Indoor analysis in other places. Traditionally, the analysis of customers’ indoor movement and connections to space has been conducted in the area of architecture or interior design. Especially for museums, various movement patterns were tracked manually  [16, 41] to rearrange the exhibits to enhance the satisfaction of visitors  [10]. For example, the extent of visibility of the display was studied  [17] to arrange the main display by using the behavior of passive visitors  [10]. They concluded that visitors are influenced by the continuity in display within their view. With the help of noninvasive monitoring, visitor studies in the museum have come to a new phase. Yoshimura et al. [45] installed eight beacons in the Louvre Museum and analyzed the most popular paths to mitigate a micro-congestion inside the museum. By tracking visitors’ movements, the Guggenheim MuseumFootnote 10 increased customers’ engagement by making smarter curatorial decisions. Both museums and stores are the places where customers’ indoor mobility data can be meaningful for the study of customer satisfaction.

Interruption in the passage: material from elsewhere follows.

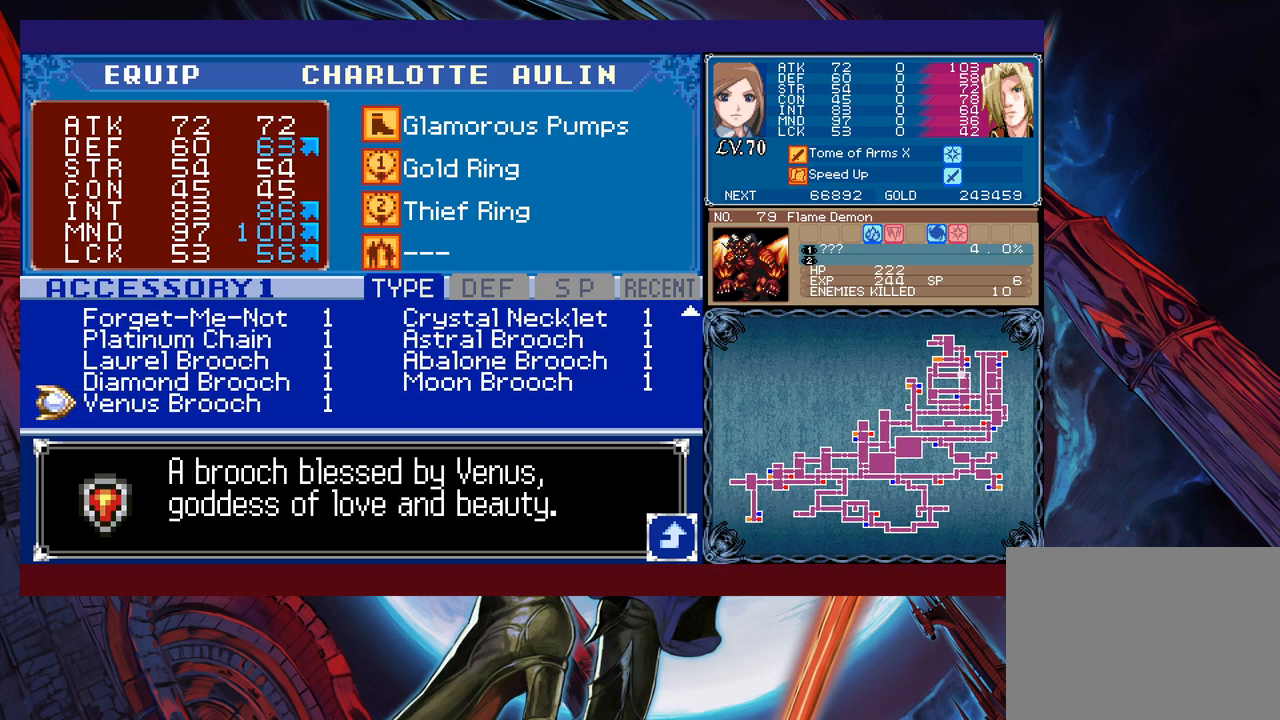
{"buttons": [], "left_stick": "up", "events": [[33, "left_stick", "center"], [383, "left_stick", "up"]]}
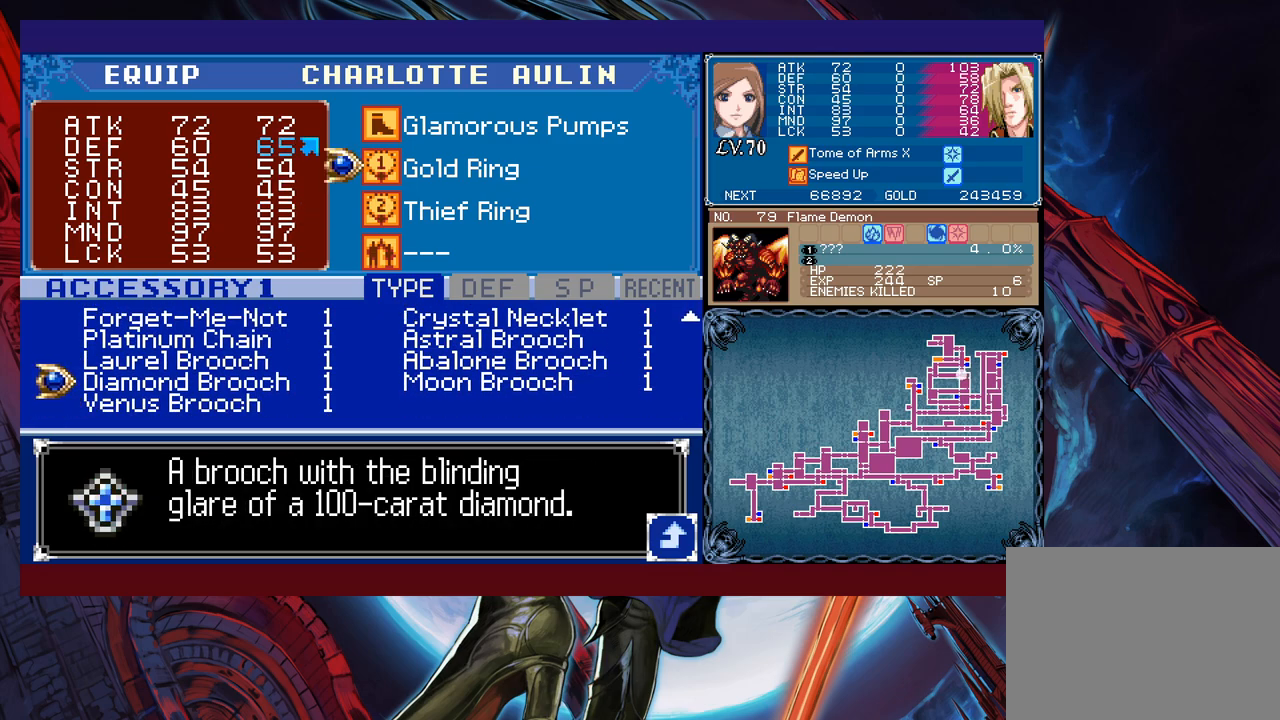
{"buttons": [], "left_stick": "center", "events": [[17, "left_stick", "right"], [167, "left_stick", "center"]]}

Thus, we expect that our framework is also applicable to the museum visitor studies.

7 Conclusions

Various retail analytics companies have set up sensors to monitor customer mobility in off-line stores. Although it was difficult to connect with other kinds of data because of legal issues, we confirmed that customer mobility indeed involves diverse meanings. Without having access to customer purchase data or customer profile, we have found that revisit intention of customers are predictable by up to 80%, using only Wi-Fi signals collected by in-store sensors. Toward this goal, we suggested guidelines for setting the collection period of indoor data for revisit prediction. We also showed our model is robust even if a majority of customer data is missing. Moreover, we demonstrated that significant observations may be in disagreement with the final predictive power. We expect that our findings will help data scientists and marketers from both retail analytics companies and their clients make important decisions. In the future, we plan to discover additional aspects of revisits from inter-store mobility with an advanced model to learn the customer revisit mechanism.